- #What is text encoding latin1 mac os#
- #What is text encoding latin1 code#
- #What is text encoding latin1 windows#
That reliably results in a new table being created with utf-8 encoding.
#What is text encoding latin1 windows#
I actually uploaded a latin1 dataset that had been created on a Windows host, and then attempted to recreate it in a Linux environment. I’ve tried to reproduce this behavior by intentionally creating a table with Latin1 encoding and then replacing its contents with a data step such as the above, but the result is always a table with UTF-8 encoding.ĭoes anyone have any idea why this older table remains in Latin1 after the change to our session encoding? Again, more a curiosity question than a problem, as I have no need to store mutli-byte characters is this table.Įarlier I said I had tried to reproduce the behavior by intentionally creating a table in latin1 and then trying to recreate it to see if it remained latin1. I would have expected the encoding to change to UTF-8 once our environment session encoding was changed.
#What is text encoding latin1 code#
I’ve noticed the table created by the above code still shows “latin1 Western (ISO)” as the Encoding scheme in PROC CONTENTS. Recently our SAS environment switched from Latin1 to UTF-8 session encoding. This code has been running for over a year with no issues. I have a table that gets created every night in our SAS Grid environment using a data step like the following: Only characters covered by the output encoding or that are given a suitable rendering in terms of it can be safely input.This is more of a curiosity question than a problem. It would be the same with the utf8 input encoding. One has to load a package providing a default output for \textyen, for instance textcomp. According to the description above, the latin1 option to inputenc defines the \textyen translation for this, but the T1 output encoding reserves no slot for this, so inputting ¥ results in a runtime LaTeX error. The Latin-1 encoding provides at slot 0xA5 (decimal 165) the yen character. Here's another issue that can pop up at times (see Available Characters with iso-8859-1).
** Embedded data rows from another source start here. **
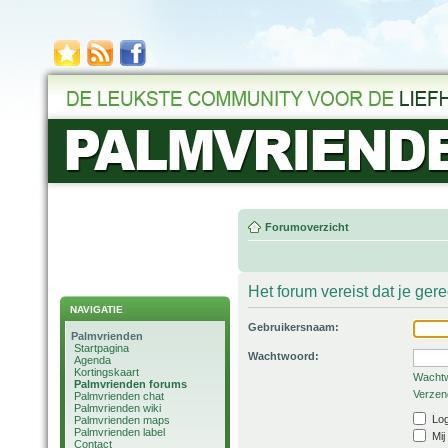
Forumoverzicht
Het forum vereist dat je ger
NAVIGATIE
Gebruikersnaam:
Palmvrienden
Startpagina
Wachtwoord:
Agenda
Kortingskaart
Wachtw
Palmvrienden forums
Verzend
Palmvrienden chat
Palmvrienden wiki
Log
Palmvrienden maps
Palmvrienden label
Mij
Contact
Those declarations provide the necessary setup: the combinations and get translated into \"a and \ss respectively and everything works from now on as described for latin1. This is the reason why I prefer to always load fontenc before inputenc (though not really necessary). dfu file (Unicode definitions) is read before the document starts. Oh, wait! There's something more! Yes, in this case inputenc interacts with fontenc (which it doesn't for other input encodings): for every loaded encoding, the corresponding. The two packages are not connected, though it is best to call fontenc first and then inputenc. Inputenc allows the user to input accented characters directly from the keyboard įontenc is oriented to output, that is, what fonts to use for printing characters. The two packages address different problems. So if the last 2 paragraphs have been confusing (mainly because I'm confused) the main question is: What does fontenc what inputenc doesn't do and vice versa?
Is it then like latex maps the ä according to the latin1 to a character and since the document is encoded as something different than latin1 then gets encoded to something different again?
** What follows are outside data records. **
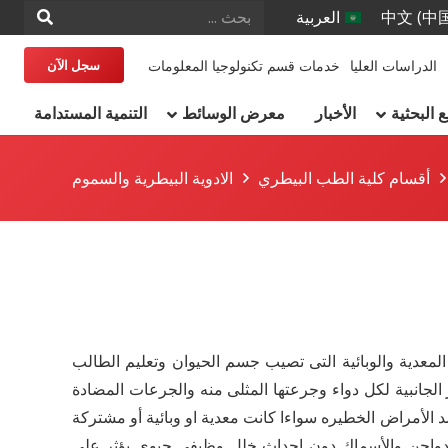
中文 (中
العربية
الدراسات العليا
خدمات قسم تكنولوجيا المعلومات
سجل الآن
البحثية
الأخبار
معرض الوسائط
التنمية المستدامة
أقسام كلية الطب البيطري
الادوية البيطرية والسموم
معدية والوبائية التى تصيب جسم الحيوان وتعليم الطالب
الجانبية لكل دواء وجرعتها المثلى منه والجرعات المضادة
د الأمراض الخطيره سواءا كانت معدية او وبائية أو مشتركة
والدواجن والأسماك دون احداث خلل وظيفى حيوى يؤثر على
#What is text encoding latin1 mac os#
tex encoded as lets say the mac os latin then the first option compiles but shows the wrong characters for the ä ü ö's. tex file on another OS depending on which option I have chosen?)? Now why should I pick one over the other or use both? Which problems could occur (Do they occur if I use the same. tex file it seems it doesn't matter which option I chose they both work. So now if I create a new document and save it as a latin-1 encoded. Which isn't really comfortable, or I can use an additional package.
So I come from the german speaking part of Switzerland and naturally I need ä ü ö a lot when I write german texts.